The Bank of England could step in to curb mortgage lending amid fears Britain's booming housing market could threaten the economic recovery, Governor Mark Carney has said.
Mr Carney suggested that the bank could impose a new "affordability test" for borrowers as well as reining in the Government's controversial Help To Buy scheme, which provides taxpayer-backed guarantees for homebuyers.
"We could do more, we could take steps around affordability to test whether or not individuals can afford mortgages at much higher interest rates," he told Sky News's Murnaghan programme.
"We could limit amounts of certain types of mortgages that banks could undertake, we could provide advice – the Chancellor has asked us if we would provide advice on changing the terms of Help To Buy – all those things are possibilities."
Mr Carney said the housing market potentially represented the "biggest risk" to the economic recovery.

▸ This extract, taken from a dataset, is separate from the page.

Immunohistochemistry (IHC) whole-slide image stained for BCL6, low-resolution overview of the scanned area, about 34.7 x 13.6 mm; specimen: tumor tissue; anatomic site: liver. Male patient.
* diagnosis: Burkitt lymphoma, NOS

With approvals for large mortgages on the increase, he expressed concern about the dangers of another "big debt overhang" building up.

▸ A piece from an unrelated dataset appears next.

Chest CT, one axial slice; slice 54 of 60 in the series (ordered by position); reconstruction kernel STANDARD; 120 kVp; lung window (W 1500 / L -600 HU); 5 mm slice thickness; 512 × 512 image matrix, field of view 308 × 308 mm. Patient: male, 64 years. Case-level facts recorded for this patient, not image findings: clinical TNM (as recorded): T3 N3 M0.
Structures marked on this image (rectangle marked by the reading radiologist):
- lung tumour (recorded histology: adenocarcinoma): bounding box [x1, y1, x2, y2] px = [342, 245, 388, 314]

But while the bank was monitoring the situation closely, he said there was little it could do about the "deep, deep structural problems" in the housing market, with demand for homes outstripping supply.
Mr Carney surprised some analysts last week when he played down the prospects of an early rise in interest rates – despite the fears of a housing bubble.
He said the Bank of England was watching to ensure the banks had enough capital to withstand the risks involved.